4

Backgrounds

I am working with a dataset, where compass-like images are labeled with their corresponding angles from horizontal line ($0$ degrees).

I am trying to make a CNN model to predict the correct label for each input observation. The following is my quick description of the data(train, with labels).

enter image description here

Note that labels have the coding scheme of describing the angle of the stick from the horizon as a real number between $0 \sim 179$ in degrees.

Since angles $\pm 180 n$ for $n=1,2,\cdots$ have exactly the same meanings, the range $0 \sim 179$ was taken in order to make one-to-one correspondence to the picture and angle. For example, the first observation above could have been labeled as $-90, 90, 270, \cdots$ but in order to evade redundancy the range $0 \sim 179$ was taken.


Try 1

I have made a vanilla CNN model using Keras, with the loss : mean_squared_error.

But I think this loss is very inappropriate, since it gives preference to angle $90$, whereas it gives disadvantages to angles $1$ or $179$. To support my argument, let me show you an example:

  • For angle $90$, the model's try of $88$ or $92$ are both "close tries".

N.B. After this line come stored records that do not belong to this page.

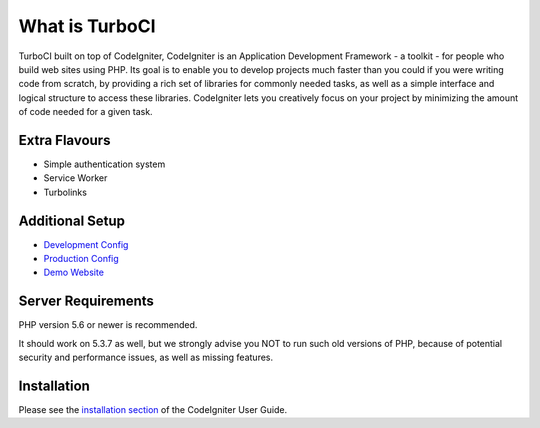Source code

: ###################
What is TurboCI
###################

TurboCI built on top of CodeIgniter, CodeIgniter is an Application Development 
Framework - a toolkit - for people who build web sites using PHP. Its goal is 
to enable you to develop projects much faster than you could if you were 
writing code from scratch, by providing a rich set of libraries for commonly 
needed tasks, as well as a simple interface and logical structure to access 
these libraries. CodeIgniter lets you creatively focus on your project by 
minimizing the amount of code needed for a given task.

*******************
Extra Flavours
*******************

- Simple authentication system
- Service Worker
- Turbolinks

*******************
Additional Setup 
*******************

- `Development Config <https://github.com/arma7x/turbo_ci/blob/master/application/config/development/config.php#L4-L9>`_
- `Production Config <https://github.com/arma7x/turbo_ci/blob/master/application/config/production/config.php#L4-L9>`_
- `Demo Website <https://turboci.herokuapp.com>`_

*******************
Server Requirements
*******************

PHP version 5.6 or newer is recommended.

It should work on 5.3.7 as well, but we strongly advise you NOT to run
such old versions of PHP, because of potential security and performance
issues, as well as missing features.

************
Installation
************

Please see the `installation section <https://codeigniter.com/user_guide/installation/index.html>`_
of the CodeIgniter User Guide.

  • For angle $179$, the model's try of $177$ are considered close, whereas $181$ is considered absurd. Therefore,

So I think this scheme should be evaded.


Try 2

I have defined the following sine loss

$$ l(y_{true},y_{pred}) = \sin\left((y_{true}-y_{pred}) \times \frac{\pi}{180}\right) $$

or in Python code using Keras, I have defined the following custom loss:

def sine_loss(y_true, y_pred):
    res = K.sin((y_true-y_pred)*np.pi/180.) 
    return(K.sum(res*res) )

I have trained the model using the above loss, and cross-validated using 180 angle samples. The result is as follows, where x axis is the ground-truth angle, and y axis is the predicted angle.

enter image description here

It was kind of frustrating to see that the range of predicted values, and I have tried to convert them into $0\sim 179$ space, using the above angle$\pm 180 n$ scheme, but there was a massive white noise.


What loss should I proceed in this situation?

moreblue
  • 1,523
  • 3
    people typically parameterize the target as $\sin(\theta), \cos(\theta)$. – shimao Jul 12 '19 at 04:10
  • Hi @moreblue, I am currently to perform pretty much the same task but on experimental data (charge stability diagrams of quantum dots). My model works fine on binary image (0, 1) generated by hand, but struggles learning anything with experimental data (it returns a value that minimize the loss, but it's the same for all images). What network architecture did you use in your problem? Funnily enough I also calculated the angles like you did ;) – Chris Ze Third Jun 15 '23 at 12:32

2 Answers2

0

This can probably be done in a hand crafted way. No reason to use CNNs. If you do then why don't you pass your second last fully connected layer in to decision tree.

Otherwise the problem you are facing is that linear functions are not bounded. So use sigmoid activation on fully connected layers till the last one. If you are facing issue around 180 degrees, i would oversample such cases in the train set so network learns this very strongly

0

On a simple regression task with lines on binary image, the MSE is enough to obtain very accurate results:

enter image description here

But adding noises, by generating the patches with a normal distribution for the background, I found that the SmoothL1Loss was a much better choice. I used Pytorch for that but you might have the same for Keras. It's not as precised as binary images but it works fine for the moment, it's a matter of tweating hyper-parameters and network size.

enter image description here

The angles are sometimes not exact because of the anti alias used to generate the lines.

enter image description here